If you ask penetration testers what the easiest path into a target is, the chances are very, very good that they’ll say “users.” If you ask malicious actors – if you could find one who was willing to answer, that is – chances are good they would say the same thing. With the exception of the occasional zero-day exploit, or old and unpatched exploit, attacks against an organization’s users are the most frequent vector. You need to be able to monitor user behavior to detect and stop advanced cyberattacks that target users continuously.
The reality is that users are only Human. As such, users are subject to the usual Human failings and foibles. They get tired. They get distracted. They get lonely. They get careless. They are subject to flattery, threats, confusion, and a myriad of other things that come with being organic social beings. And all that boils down to Humans being the weakest link in almost every organization’s security chain.
That said, users can also be an organization’s first line of defense. A security conscious user that recognizes a suspicious email, or even unusual activity at their office, and alerts security operations could be what stops an attacker from successfully breaching their target. That comes down to user education and, at least as important, a security conscious culture where they work. With the right training and attitude, user behavior can go from being part of the threat surface to a robust layer of defense.

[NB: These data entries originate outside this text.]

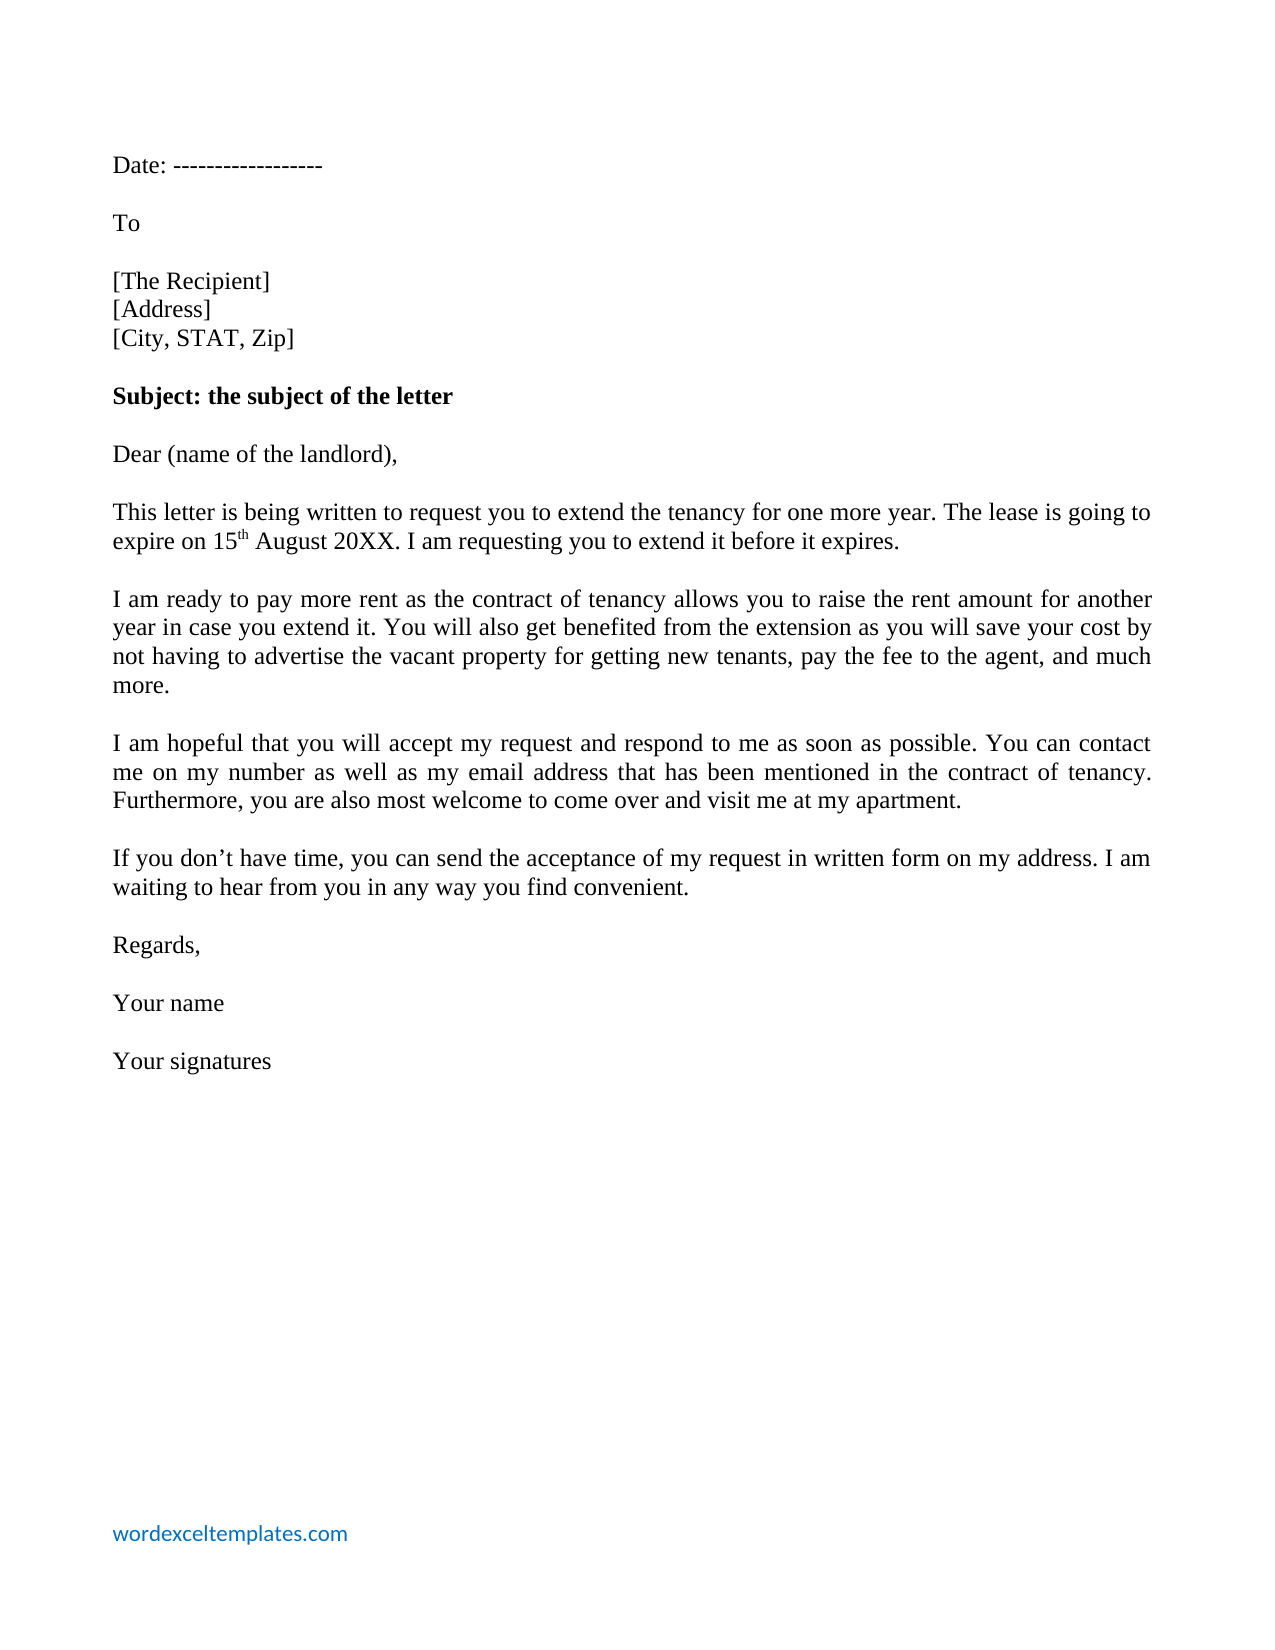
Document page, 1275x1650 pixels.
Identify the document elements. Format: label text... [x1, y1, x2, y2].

text [The Recipient] [Address] [City, STAT, Zip] [112, 266, 1153, 352]
text If you don’t have time, you can send the acceptance of my request in written form on my address. I am waiting to hear from you in any way you find convenient. [112, 843, 1153, 901]
text Regards, [112, 930, 1153, 959]
text To [112, 208, 1153, 237]
text Dear (name of the landlord), [112, 439, 1153, 468]
text Subject: the subject of the letter [112, 381, 1153, 410]
text I am hopeful that you will accept my request and respond to me as soon as possible. You can contact me on my number as well as my email address that has been mentioned in the contract of tenancy. Furthermore, you are also most welcome to come over and visit me at my apartment. [112, 728, 1153, 814]
text This letter is being written to request you to extend the tenancy for one more year. The lease is going to expire on 15th August 20XX. I am requesting you to extend it before it expires. [112, 497, 1153, 554]
text Your name [112, 988, 1153, 1017]
text Your signatures [112, 1046, 1153, 1074]
text I am ready to pay more rent as the contract of tenancy allows you to raise the rent amount for another year in case you extend it. You will also get benefited from the extension as you will save your cost by not having to advertise the vacant property for getting new tenants, pay the fee to the agent, and much more. [112, 584, 1153, 699]
text Date: ------------------ [112, 150, 1153, 179]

In an ideal world we’d have just that. All our colleagues would be adequately trained and could consistently identify and avoid the social engineering, spear phishing, and cast-netting attempts that came their way. Cast-netting, for those who may not have heard the term, refers to phishing attacks that are limited to a single organization. They don’t care who in the organization they get, much like throwing a net into a small pond. These are more focused than Spear phishing, which targets a single person, and can be very effective for an attacker.
But, as we know, our users are Human. Fallible, deceivable, imperfect, Humans.
What that means is that we will have threat actors abusing our users to get into our environments. It’s happened before, in some very high-profile cases, and it will happen again. Bad people do bad things, and our users take the brunt of it. And this doesn’t even go into the cases where the users are the malicious actors. Being able to monitor user behavior is key to identifying and stopping malicious insiders as well as cybercriminals who have compromised a user’s legitimate account.
Intentionally, or not, the Insider Threat use case is still a major issue. Users who have chosen to do something bad have a leg up on the baddie who’s leveraged social engineering or phishing to grab a user’s identity. They’re already inside. They know at least some of the defenses and can try and work around them, and they know where at least some, if not all, of their targets are. No need for a sneaky search through the archives to find the Holocron. They know where it’s stored. They will only be caught if you can detect when their user behavior changes from normal to nefarious.
This all boils down to our need to build defenses that can handle cases where the users, one of the assets we’re trying to protect, is the source of the threat.
Fortunately, we have a number of tools that help protect us from user compromise. For example, multi-factor authentication can help prevent credential abuse if the user has their credentials phished, social engineered, or otherwise acquired by someone who shouldn’t have them. Identity and Access Management (IAM) systems work hand in hand with MFA to make sure users are really who they say they are.
Data Loss Protection (DLP) systems or Digital Loss Prevention, if you prefer, can help keep malicious actors from absconding with the organization’s crown jewels, while deception technologies can keep an attacker from finding them in the first place by sending them on a wild goose chase.
There’s malware and anti-virus prevention tools to go with Endpoint Detection and Response (EDR) to help protect the endpoints. And finally, where we tie them all together, in User and Entity Behavior Analytics. This is where we proactively monitor user behavior in real-time with advanced security analytics to detect when a user’s behavior changes – and potentially becomes a threat.
Users, and the systems, or “entities” they work with, all have distinct behaviors they exhibit day to day as they do what they do. Everything from when and where they log in from, to what systems they interact with, to the assets they normally access or create, form a baseline. And when we see deviations from that baseline, we recognize it, classify it, and assign a risk score to reflect just how much of a risk that unusual user behavior represents.
It’s said you can steal a user’s credentials, but you can’t steal user behavior. Likewise, when an insider decides to do something nefarious, they’re going to act differently from how they normally act. In either case, they are doing something unusual and that’s what gives them away. User behavior can be identified as being anomalous by seeing how users and entities interact in context with an advanced security analytics tool.
Our users can be our scariest attack surface or our first line of defense. Gurucul UEBA solutions help on either end, by recognizing when something’s gone wrong and helping see the subtle patterns when everything else is going right.